Her tekâmül basamağındaki sınavlar muhakkak verilmeliydi. Biz çözümden kaçtıkça, kendi kafamıza göre bahaneler uydurup sıvıştıkça, o sorunlar tekrar tekrar karşımıza çıkacaktı. Ta ki çözüme ulaşıncaya kadar... Tekâmülün başka bir yolu, yöntemi yoktu. Hep böyle olmuş, bundan sonra da böyle olacaktı. Ancak Şaziye Anne gibi olanlar ve o yolda yürüyenler Yunus gibi “Bir çeşmeden akan su acı, tatlı olmaya” diyecekler, tam bir teslimiyet, inanç ve aşkla O’ndan gelen her şeyin bir anlamı, bir güzelliği vardır diyecekler, olayları kabullenecekler, sonra onu en güzel çözüme ulaştırmak için olanca güçleriyle ellerinden geleni yapacaklardı. Hamlıktan olgunluğa giden yol, pişmekten geçiyordu.

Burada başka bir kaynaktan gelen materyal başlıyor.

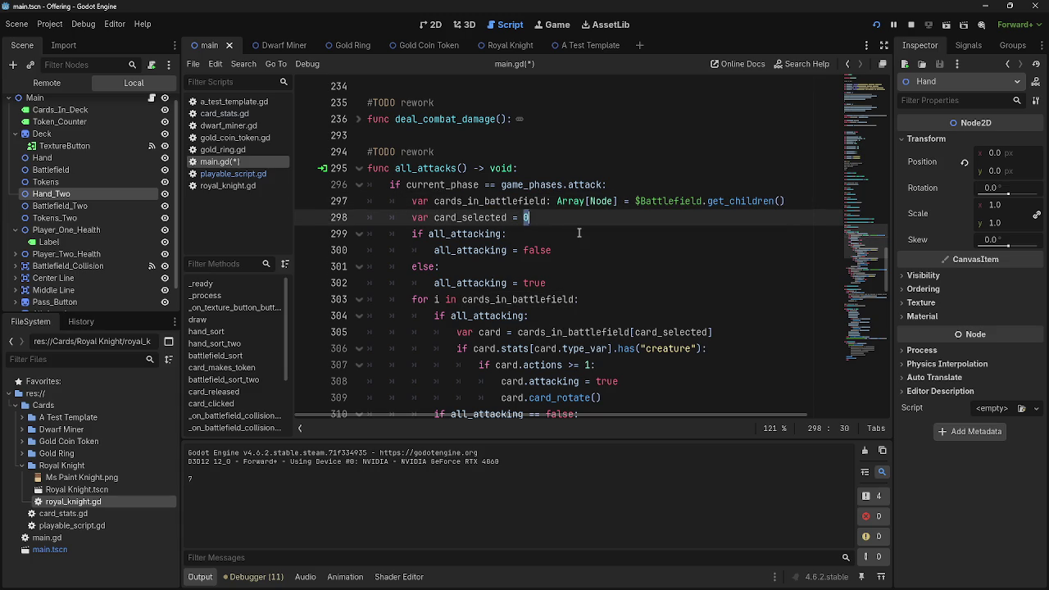
pyautogui.click(571, 217)
pyautogui.doubleClick(508, 201)
pyautogui.scroll(-4, 611, 294)
pyautogui.scroll(1, 599, 292)
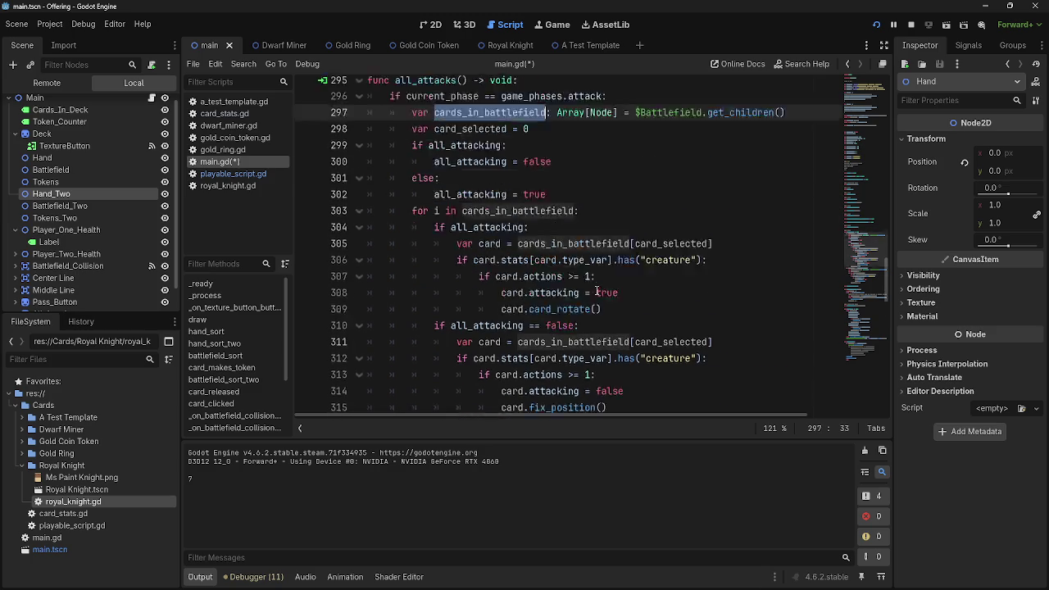
pyautogui.scroll(3, 492, 246)
# Fold all_attacks and deal_combat_damage, then scroll to bot_decision's commented gold-cost lines.
pyautogui.click(363, 168)
pyautogui.scroll(1, 363, 168)
pyautogui.click(363, 169)
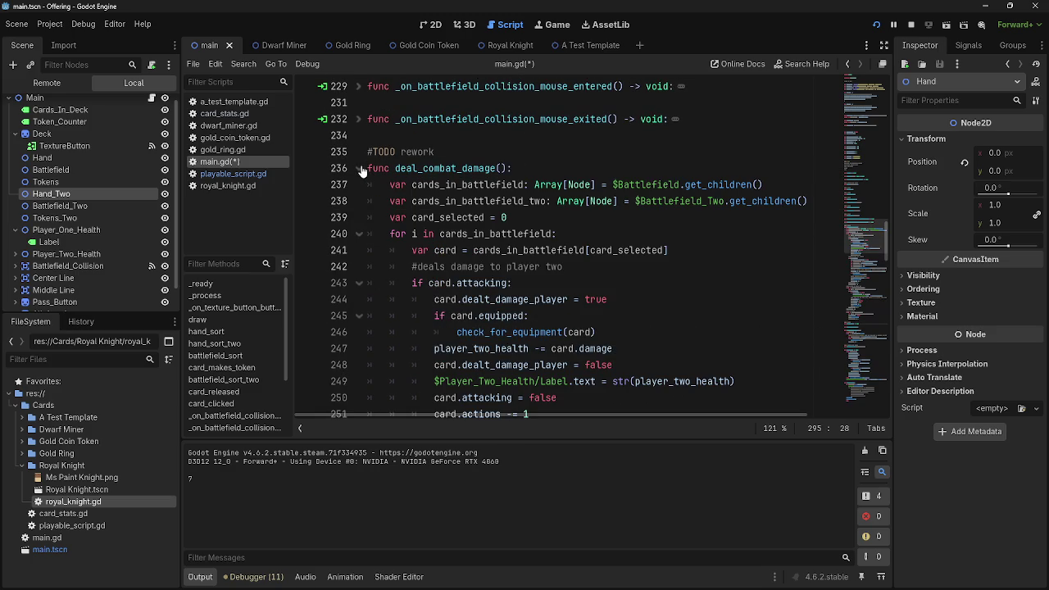
pyautogui.click(363, 170)
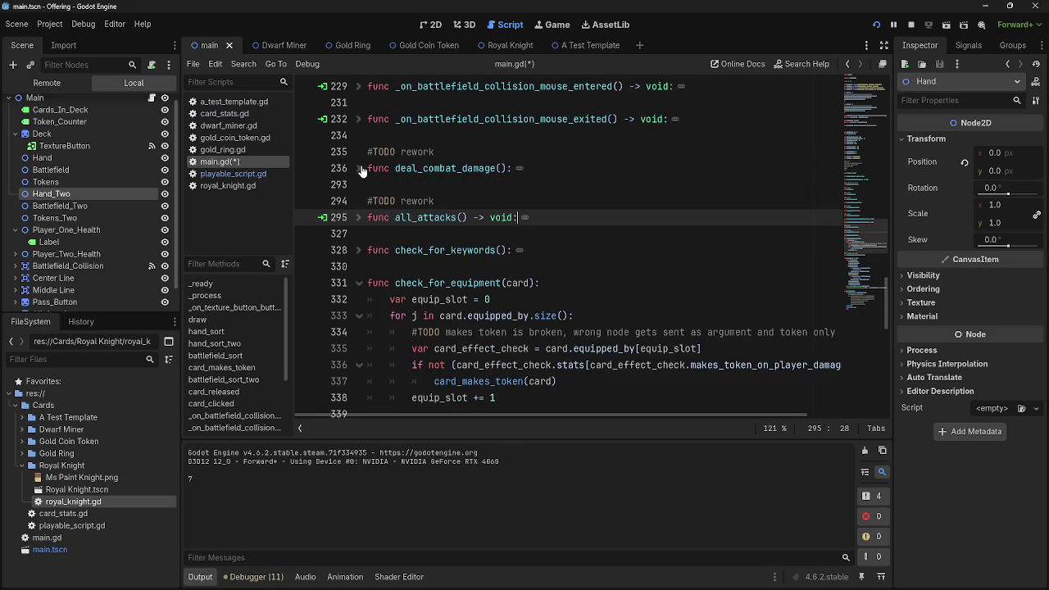
pyautogui.scroll(-4, 571, 344)
pyautogui.scroll(-8, 572, 344)
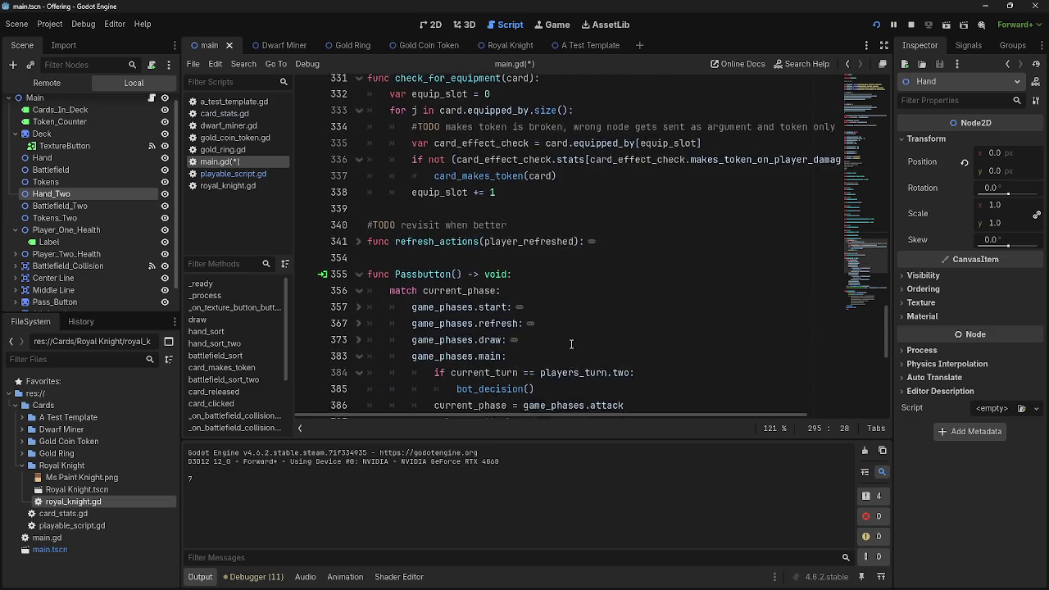
pyautogui.scroll(-1, 571, 344)
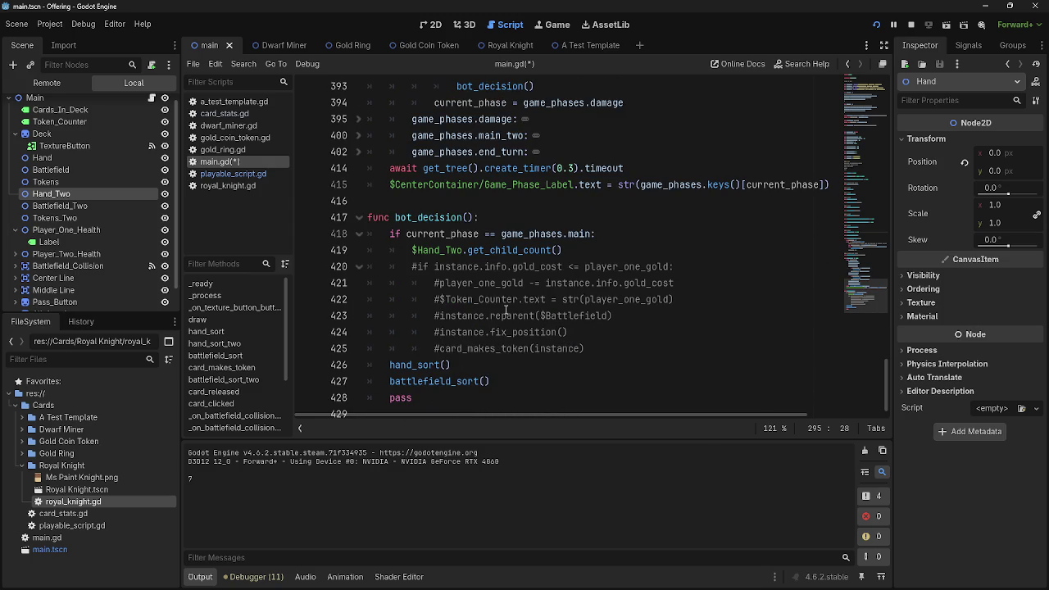
pyautogui.click(412, 266)
# Uncomment lines 420–425 with Ctrl+K and insert a blank line after line 419.
pyautogui.moveTo(412, 266)
pyautogui.mouseDown()
pyautogui.moveTo(660, 332)
pyautogui.moveTo(669, 348)
pyautogui.mouseUp()
pyautogui.press('ctrl+k')
pyautogui.click(669, 349)
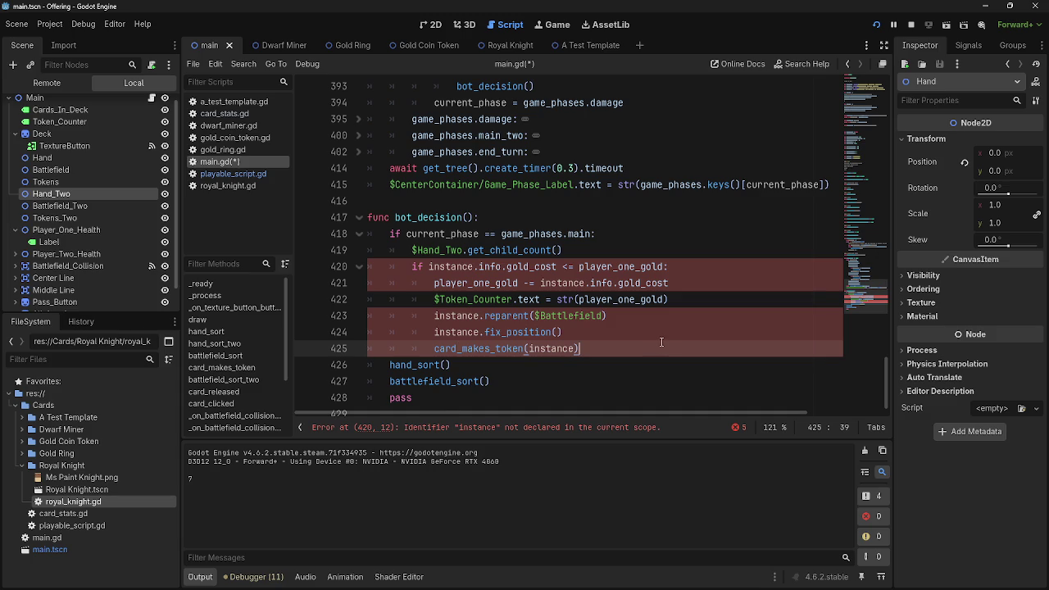
pyautogui.click(625, 241)
pyautogui.click(627, 253)
pyautogui.press('Return')
pyautogui.scroll(4, 628, 256)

Şaziye Anne, çok acı çekti. Istıraplar, çileler içinde kavruldu. Yandı ama tütmedi. Derdini kimselere söylemedi. Direndi. Yiğitçe, kahramanca direndi. Necip Fazıl’ın şiirindeki gibi,
“Diyordun, üst üste geldikçe acı
Bir azap isterim bundan da beter”der gibiydi hali...
Gençliğinin en güzel yılları onun için “Yusuf’un kuyusu” oldu. Sabır, “hilesi olmayanın hilesi” der gibiydi. Huzura, mutluluğa, güzelliğe ve vuslata giden yolun kapısının sabırdan geçtiğini biliyordu. Ancak o kuyudan geçen Yusuf’lar Mısır’a sultan oluyorlardı. Şaziye Anne ve o yolda olanların sabrı, ekşi yüzlü, sıkıcı, usandırıcı, diş sıktırıcı bir sabır değildi. Onların sabrı, serin, ferahlatıcı bir şerbet gibiydi. “Bir çeşmeden akan su acı, tatlı olmaya” kavline ezelden gönül vermişlerdi. O’ndan gelen her şey iyiydi, güzeldi, asil ve yüceydi. Bizim iyiliğimiz içindi. Mübarekti. Her halleriyle “sevmek, devam eden en güzel huyum” der gibiydiler.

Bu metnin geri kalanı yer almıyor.